[Stored data entries]

== Segment start ==

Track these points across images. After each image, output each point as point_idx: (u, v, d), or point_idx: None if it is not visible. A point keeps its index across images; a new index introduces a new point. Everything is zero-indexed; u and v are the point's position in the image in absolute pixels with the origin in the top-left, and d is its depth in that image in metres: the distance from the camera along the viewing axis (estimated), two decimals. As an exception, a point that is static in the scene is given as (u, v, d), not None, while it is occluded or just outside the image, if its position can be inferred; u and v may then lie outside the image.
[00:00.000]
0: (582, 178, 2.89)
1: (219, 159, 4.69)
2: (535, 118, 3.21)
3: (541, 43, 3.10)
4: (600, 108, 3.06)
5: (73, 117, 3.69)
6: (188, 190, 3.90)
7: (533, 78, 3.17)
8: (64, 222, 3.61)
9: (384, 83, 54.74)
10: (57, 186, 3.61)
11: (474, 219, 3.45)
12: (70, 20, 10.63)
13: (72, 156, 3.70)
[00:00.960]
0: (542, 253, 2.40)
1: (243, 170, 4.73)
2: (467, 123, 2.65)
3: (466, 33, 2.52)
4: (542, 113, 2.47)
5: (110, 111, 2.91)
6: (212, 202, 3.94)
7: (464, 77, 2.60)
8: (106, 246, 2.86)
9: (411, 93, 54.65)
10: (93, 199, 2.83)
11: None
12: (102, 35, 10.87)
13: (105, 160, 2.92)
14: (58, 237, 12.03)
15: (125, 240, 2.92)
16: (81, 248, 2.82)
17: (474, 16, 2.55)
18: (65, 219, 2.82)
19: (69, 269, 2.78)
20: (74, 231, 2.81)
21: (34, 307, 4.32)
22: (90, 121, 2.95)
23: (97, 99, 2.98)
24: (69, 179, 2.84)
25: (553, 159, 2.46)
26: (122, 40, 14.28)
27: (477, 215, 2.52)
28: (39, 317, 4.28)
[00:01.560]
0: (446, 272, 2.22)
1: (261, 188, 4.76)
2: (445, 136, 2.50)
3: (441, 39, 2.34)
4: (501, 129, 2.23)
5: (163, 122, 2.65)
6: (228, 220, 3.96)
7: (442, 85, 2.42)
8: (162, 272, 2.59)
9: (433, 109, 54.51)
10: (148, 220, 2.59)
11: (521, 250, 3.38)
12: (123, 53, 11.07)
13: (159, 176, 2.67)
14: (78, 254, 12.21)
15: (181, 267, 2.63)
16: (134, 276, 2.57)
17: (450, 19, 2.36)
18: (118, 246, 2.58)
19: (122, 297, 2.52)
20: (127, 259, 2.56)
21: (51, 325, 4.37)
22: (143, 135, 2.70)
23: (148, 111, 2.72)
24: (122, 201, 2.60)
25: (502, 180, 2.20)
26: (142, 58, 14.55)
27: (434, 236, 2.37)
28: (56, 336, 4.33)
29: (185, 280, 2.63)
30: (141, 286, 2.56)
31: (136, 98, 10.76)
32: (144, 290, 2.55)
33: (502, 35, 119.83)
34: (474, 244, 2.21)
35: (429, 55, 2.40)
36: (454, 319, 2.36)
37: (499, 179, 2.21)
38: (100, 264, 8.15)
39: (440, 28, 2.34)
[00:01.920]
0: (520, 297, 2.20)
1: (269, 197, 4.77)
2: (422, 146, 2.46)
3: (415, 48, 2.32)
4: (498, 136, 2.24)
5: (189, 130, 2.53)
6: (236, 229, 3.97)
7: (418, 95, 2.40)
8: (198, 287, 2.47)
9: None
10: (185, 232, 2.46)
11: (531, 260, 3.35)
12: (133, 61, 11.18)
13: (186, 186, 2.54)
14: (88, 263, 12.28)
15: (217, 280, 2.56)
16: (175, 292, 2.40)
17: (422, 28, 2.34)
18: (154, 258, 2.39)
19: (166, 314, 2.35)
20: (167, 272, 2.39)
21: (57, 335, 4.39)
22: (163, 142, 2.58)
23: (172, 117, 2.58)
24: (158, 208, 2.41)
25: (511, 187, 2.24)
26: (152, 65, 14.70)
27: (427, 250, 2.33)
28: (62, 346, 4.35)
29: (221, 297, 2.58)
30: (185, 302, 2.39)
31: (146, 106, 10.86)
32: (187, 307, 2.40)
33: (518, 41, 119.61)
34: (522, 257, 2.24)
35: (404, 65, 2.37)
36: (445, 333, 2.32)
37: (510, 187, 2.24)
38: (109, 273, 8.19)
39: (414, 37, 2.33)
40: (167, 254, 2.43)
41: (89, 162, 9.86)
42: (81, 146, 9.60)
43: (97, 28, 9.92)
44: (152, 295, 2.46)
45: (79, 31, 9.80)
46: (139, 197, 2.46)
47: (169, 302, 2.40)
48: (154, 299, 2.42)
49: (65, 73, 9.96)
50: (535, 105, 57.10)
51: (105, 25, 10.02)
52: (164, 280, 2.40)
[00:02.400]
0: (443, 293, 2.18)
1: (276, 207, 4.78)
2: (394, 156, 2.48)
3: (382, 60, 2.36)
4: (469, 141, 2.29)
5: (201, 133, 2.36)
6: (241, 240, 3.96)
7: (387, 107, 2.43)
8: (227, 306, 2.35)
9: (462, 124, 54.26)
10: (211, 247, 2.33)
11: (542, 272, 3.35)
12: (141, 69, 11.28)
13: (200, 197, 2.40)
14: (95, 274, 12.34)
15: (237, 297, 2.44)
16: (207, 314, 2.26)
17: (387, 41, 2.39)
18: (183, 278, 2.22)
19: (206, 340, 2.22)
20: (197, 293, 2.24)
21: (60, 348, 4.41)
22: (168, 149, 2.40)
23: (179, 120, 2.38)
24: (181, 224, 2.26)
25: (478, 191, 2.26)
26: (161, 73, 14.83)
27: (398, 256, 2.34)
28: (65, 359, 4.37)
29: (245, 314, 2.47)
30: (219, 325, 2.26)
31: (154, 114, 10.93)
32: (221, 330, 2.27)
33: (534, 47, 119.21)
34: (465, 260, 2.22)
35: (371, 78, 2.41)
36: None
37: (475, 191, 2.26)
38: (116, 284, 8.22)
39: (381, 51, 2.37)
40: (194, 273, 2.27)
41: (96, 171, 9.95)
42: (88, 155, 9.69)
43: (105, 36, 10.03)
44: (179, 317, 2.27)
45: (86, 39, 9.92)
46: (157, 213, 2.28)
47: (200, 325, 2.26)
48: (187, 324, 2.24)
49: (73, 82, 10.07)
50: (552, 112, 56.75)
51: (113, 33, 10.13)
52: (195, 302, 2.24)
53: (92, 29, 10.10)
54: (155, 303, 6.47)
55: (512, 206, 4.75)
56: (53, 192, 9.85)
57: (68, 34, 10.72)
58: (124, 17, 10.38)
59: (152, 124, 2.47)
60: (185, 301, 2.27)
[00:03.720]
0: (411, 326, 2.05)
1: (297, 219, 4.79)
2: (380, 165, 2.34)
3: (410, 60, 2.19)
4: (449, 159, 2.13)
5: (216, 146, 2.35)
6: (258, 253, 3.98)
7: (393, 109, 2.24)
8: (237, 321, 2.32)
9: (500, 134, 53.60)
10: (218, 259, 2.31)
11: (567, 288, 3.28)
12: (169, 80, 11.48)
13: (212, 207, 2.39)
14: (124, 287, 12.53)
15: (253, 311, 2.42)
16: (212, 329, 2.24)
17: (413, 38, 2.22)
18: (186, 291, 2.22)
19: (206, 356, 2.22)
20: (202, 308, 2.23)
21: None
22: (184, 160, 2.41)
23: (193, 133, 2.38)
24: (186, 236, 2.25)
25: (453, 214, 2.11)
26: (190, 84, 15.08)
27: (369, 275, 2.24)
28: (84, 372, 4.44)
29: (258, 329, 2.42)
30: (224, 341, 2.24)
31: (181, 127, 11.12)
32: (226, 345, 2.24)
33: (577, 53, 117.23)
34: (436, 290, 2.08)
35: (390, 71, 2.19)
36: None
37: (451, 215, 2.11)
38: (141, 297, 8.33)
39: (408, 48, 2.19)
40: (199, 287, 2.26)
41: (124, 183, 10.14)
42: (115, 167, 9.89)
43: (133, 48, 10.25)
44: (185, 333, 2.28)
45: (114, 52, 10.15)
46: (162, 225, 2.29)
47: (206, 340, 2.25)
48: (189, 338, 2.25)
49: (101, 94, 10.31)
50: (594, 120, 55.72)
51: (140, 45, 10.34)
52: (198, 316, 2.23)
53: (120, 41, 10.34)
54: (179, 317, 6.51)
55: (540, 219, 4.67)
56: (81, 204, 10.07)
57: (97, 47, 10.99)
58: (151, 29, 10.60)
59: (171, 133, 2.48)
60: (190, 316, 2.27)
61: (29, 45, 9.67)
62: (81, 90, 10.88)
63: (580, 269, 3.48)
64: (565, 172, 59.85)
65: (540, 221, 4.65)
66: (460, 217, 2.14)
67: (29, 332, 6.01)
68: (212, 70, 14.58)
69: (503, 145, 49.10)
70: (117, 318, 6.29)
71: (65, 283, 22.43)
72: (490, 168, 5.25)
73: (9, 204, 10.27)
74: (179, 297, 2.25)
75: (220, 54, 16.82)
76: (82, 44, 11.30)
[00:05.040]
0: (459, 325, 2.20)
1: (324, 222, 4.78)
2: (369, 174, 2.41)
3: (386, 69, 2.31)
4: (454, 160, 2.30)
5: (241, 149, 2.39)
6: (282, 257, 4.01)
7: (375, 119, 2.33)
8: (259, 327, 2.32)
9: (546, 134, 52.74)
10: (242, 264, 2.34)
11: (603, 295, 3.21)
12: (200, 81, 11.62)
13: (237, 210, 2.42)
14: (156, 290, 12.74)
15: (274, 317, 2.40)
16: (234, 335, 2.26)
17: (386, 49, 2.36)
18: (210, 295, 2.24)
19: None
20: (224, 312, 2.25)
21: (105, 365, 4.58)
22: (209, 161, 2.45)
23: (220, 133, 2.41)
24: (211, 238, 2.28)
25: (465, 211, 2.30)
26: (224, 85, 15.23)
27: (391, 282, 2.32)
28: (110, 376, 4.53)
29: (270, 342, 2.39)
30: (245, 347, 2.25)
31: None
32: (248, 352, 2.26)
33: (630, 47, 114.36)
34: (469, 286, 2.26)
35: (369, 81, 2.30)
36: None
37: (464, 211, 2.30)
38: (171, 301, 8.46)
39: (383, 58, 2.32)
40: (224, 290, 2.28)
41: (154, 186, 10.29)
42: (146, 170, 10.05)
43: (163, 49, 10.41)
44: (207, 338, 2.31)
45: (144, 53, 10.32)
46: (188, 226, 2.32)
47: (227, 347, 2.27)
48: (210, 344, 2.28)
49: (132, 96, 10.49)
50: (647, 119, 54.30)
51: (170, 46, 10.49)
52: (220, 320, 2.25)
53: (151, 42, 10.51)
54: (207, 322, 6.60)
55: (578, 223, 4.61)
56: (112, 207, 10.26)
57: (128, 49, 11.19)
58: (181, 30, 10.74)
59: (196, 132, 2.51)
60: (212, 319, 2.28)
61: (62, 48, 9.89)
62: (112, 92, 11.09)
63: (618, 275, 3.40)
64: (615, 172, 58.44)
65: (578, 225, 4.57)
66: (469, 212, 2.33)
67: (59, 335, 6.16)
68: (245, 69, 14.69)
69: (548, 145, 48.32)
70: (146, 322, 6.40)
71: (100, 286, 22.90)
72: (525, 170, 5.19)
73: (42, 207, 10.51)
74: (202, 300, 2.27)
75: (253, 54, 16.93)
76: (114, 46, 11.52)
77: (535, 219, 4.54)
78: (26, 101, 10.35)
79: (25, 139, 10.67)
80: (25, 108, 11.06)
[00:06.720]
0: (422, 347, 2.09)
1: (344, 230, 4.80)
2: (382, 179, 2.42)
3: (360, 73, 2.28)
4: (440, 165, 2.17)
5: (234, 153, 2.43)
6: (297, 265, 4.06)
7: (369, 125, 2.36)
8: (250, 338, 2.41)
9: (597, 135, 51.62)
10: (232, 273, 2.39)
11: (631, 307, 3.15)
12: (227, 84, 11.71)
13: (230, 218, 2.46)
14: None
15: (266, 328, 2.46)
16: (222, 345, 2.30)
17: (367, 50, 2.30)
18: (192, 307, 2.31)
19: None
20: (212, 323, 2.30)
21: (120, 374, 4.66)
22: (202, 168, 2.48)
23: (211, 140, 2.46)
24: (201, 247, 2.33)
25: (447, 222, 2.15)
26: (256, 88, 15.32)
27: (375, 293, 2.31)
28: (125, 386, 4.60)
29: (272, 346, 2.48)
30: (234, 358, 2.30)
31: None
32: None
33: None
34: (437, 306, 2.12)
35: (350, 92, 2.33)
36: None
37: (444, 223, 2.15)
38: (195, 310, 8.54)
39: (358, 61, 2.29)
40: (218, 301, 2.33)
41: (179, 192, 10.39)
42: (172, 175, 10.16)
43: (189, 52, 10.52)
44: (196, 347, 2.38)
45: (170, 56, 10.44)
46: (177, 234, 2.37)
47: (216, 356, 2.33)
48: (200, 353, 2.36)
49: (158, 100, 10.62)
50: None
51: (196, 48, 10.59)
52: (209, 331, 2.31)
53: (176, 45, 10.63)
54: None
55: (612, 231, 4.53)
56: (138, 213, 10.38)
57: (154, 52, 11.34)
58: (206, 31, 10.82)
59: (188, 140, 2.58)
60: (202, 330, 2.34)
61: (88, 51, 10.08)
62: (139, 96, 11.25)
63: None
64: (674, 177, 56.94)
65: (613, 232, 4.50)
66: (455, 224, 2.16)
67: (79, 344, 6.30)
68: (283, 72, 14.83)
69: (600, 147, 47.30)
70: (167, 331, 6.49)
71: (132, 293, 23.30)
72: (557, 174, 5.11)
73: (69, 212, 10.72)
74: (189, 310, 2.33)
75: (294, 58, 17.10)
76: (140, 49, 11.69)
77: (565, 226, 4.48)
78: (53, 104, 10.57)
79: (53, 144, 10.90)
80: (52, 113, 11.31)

== Segment end ==

Above are some records; copy exactly the lines from the one with "32: (144, 290, 2.55)" through the one with "49: (65, 73, 9.96)", both included, and no others.

32: (144, 290, 2.55)
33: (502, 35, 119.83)
34: (474, 244, 2.21)
35: (429, 55, 2.40)
36: (454, 319, 2.36)
37: (499, 179, 2.21)
38: (100, 264, 8.15)
39: (440, 28, 2.34)
[00:01.920]
0: (520, 297, 2.20)
1: (269, 197, 4.77)
2: (422, 146, 2.46)
3: (415, 48, 2.32)
4: (498, 136, 2.24)
5: (189, 130, 2.53)
6: (236, 229, 3.97)
7: (418, 95, 2.40)
8: (198, 287, 2.47)
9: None
10: (185, 232, 2.46)
11: (531, 260, 3.35)
12: (133, 61, 11.18)
13: (186, 186, 2.54)
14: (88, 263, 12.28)
15: (217, 280, 2.56)
16: (175, 292, 2.40)
17: (422, 28, 2.34)
18: (154, 258, 2.39)
19: (166, 314, 2.35)
20: (167, 272, 2.39)
21: (57, 335, 4.39)
22: (163, 142, 2.58)
23: (172, 117, 2.58)
24: (158, 208, 2.41)
25: (511, 187, 2.24)
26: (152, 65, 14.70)
27: (427, 250, 2.33)
28: (62, 346, 4.35)
29: (221, 297, 2.58)
30: (185, 302, 2.39)
31: (146, 106, 10.86)
32: (187, 307, 2.40)
33: (518, 41, 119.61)
34: (522, 257, 2.24)
35: (404, 65, 2.37)
36: (445, 333, 2.32)
37: (510, 187, 2.24)
38: (109, 273, 8.19)
39: (414, 37, 2.33)
40: (167, 254, 2.43)
41: (89, 162, 9.86)
42: (81, 146, 9.60)
43: (97, 28, 9.92)
44: (152, 295, 2.46)
45: (79, 31, 9.80)
46: (139, 197, 2.46)
47: (169, 302, 2.40)
48: (154, 299, 2.42)
49: (65, 73, 9.96)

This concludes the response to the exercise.